To render the images shown above on the VGA display, we will iterate the function below a lot.
\begin{align} Z_{N+1} &= Z_N^2 + c\\ Z_0 = 0 \end{align}For each choice of $c$, we will determine whether the magnitude of the complex number diverges to infinity or not. If it diverges, it is outside the Mandelbrot set.

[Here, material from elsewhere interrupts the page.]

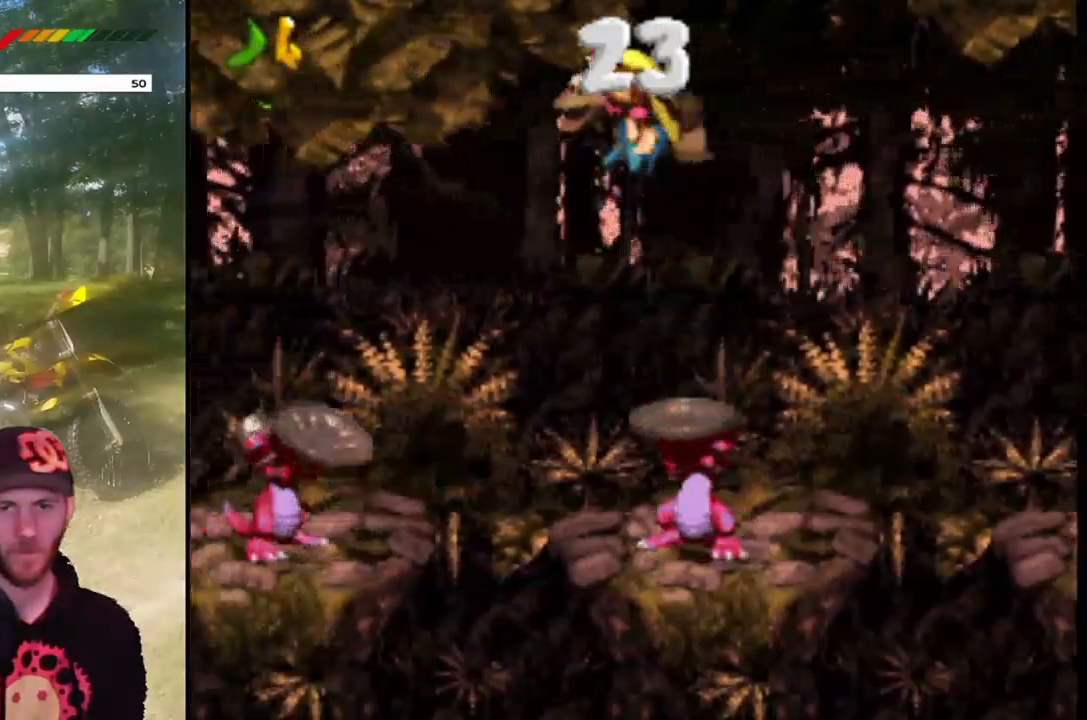
{"buttons": ["CROSS", "SQUARE", "DPAD_LEFT"], "events": []}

If not, it is inside. So, specifically . . .
This process is illustrated below.
As is often the case, it is best to start in Matlab or Python, get the algorithm working, and then confirm the correctness of your Verilog against the Matlab or Python implementation.

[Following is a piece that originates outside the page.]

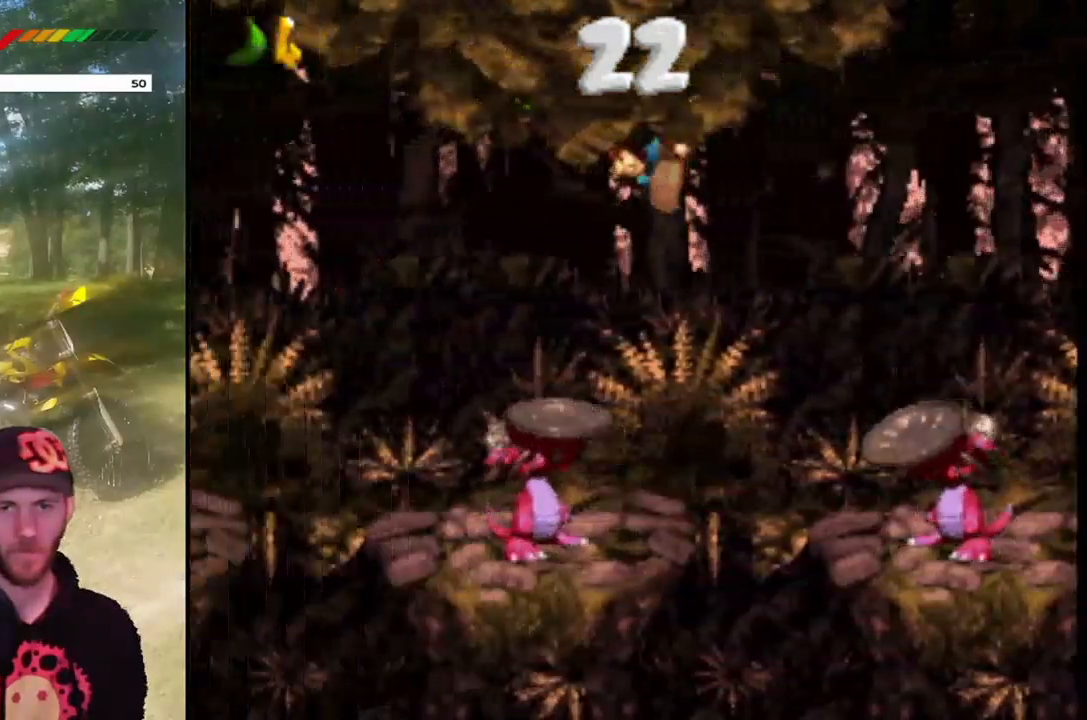
{"buttons": ["CROSS", "SQUARE"], "events": [[166, "DPAD_LEFT", "up"], [267, "DPAD_RIGHT", "down"], [433, "DPAD_RIGHT", "up"]]}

Bruce wrote the following Matlab script, which will calculate and render the Mandelbrot Set. Note that Matlab abstracts away the complex arithmetic. C and Verilog do not. So, we'll briefly review this arithmetic in the next section.
clear all
figure(1); clf;
termination = 100;
x = linspace(-2,1,640);
y = linspace(-1,1,480);
x_index = 1:length(x) ;
y_index = 1:length(y) ;
img = zeros(length(y),length(x));
N_total = 0;
for k=x_index
for j=y_index
z = 0;
n = 0;
c = x(k)+ y(j)*i ;%complex number
while (abs(z)<2 && n<termination)
z = z^2 + c;
n = n + 1;
N_total = N_total + 1;
end
img(j,k) = log2(n);
end
end
N_total
imagesc(img)
colormap(jet)
right = 482;
left = 320;
top = 122 ;
line ([left right],[top top],'color','k')
line ([left right],[240+top 240+top],'color','k')

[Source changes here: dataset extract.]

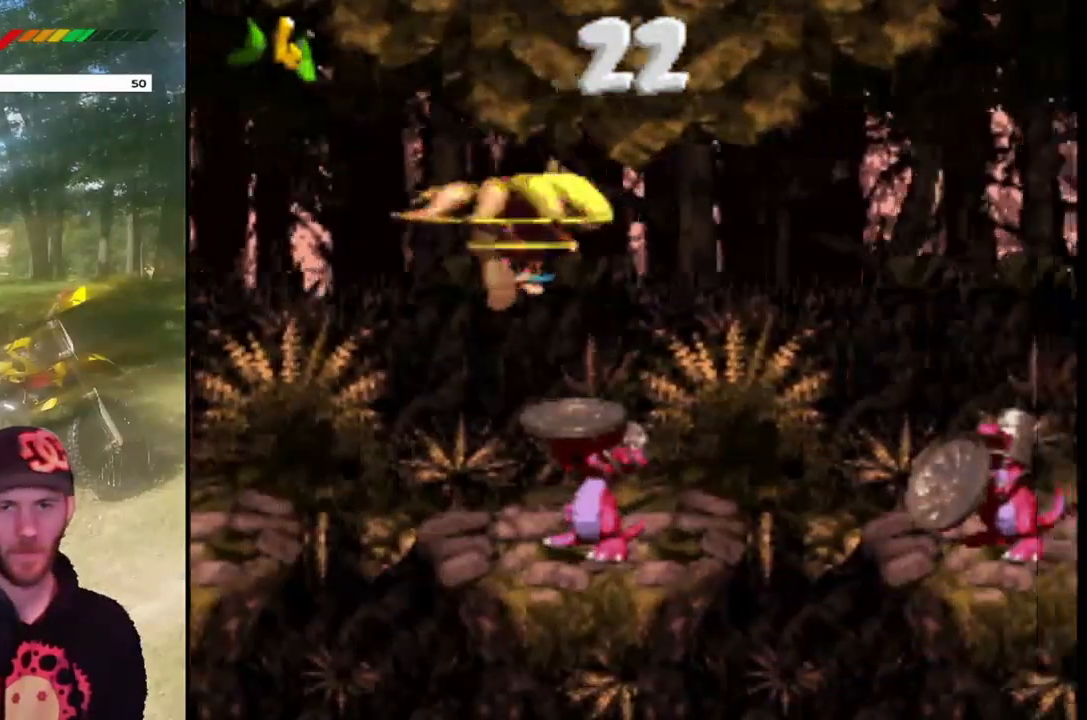
{"buttons": ["CROSS", "DPAD_RIGHT"], "events": [[33, "SQUARE", "up"], [67, "CROSS", "up"], [334, "DPAD_RIGHT", "down"], [367, "CROSS", "down"]]}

line ([left left],[top 240+top],'color','k')
line ([right right],[top 240+top],'color','k')
x(right);
x(left);
y(top);
We have the following iteration:
\begin{align} Z_{N+1} &= Z_N^2 + c\\ Z_0 &= 0 \end{align}We could expand our iteration into real and imaginary parts:
\begin{align} Z_R^{N+1} + j Z_i^{N+1} &= (Z_R^N + jZ_i^N)(Z_R^N + jZ_i^N) + C_R + jC_i \end{align}We could expand all of this and separate into real and imaginary parts to get the following equations:
\begin{align} Z_R^{N+1} &= (Z_R^N)^2 - (Z_i^N)^2 + C_R\\ Z_i^{N+1} &= 2Z_R^NZ_i^N + C_i \end{align}Once we've calculated $Z_R^{N+1}$ and $Z_i^{N+1}$, we'll determine whether the magnitude of this complex number has exceeded two. (Actually, we'll determine whether the square of the magnitude has exceeded 4).
\begin{align} (Z_R^{N+1})^2 + (Z_i^{N+1})^2 >4 (?) \end{align}Save these squared values for the next iteration! You can save yourself half the arithmetic (and 2 multipliers).
Here is some example code which implements the above complex arithmetic in Python:
def iterate(ci, cr, max_iterations):
iterations = 0
zi = 0
zr = 0
for i in range(max_iterations):
iterations += 1
zr_temp = zr*zr - zi*zi + cr
zi_temp = 2*zr*zi + ci
zi = zi_temp
zr = zr_temp
if ((zi*zi + zr*zr) > 4):
break
return iterations
See the University Computer Page, Mandelbrot example.
In Verilog, you will build the hardware illustrated below.
Between iterations, save the values for $z_i$, $z_R$, and their squares!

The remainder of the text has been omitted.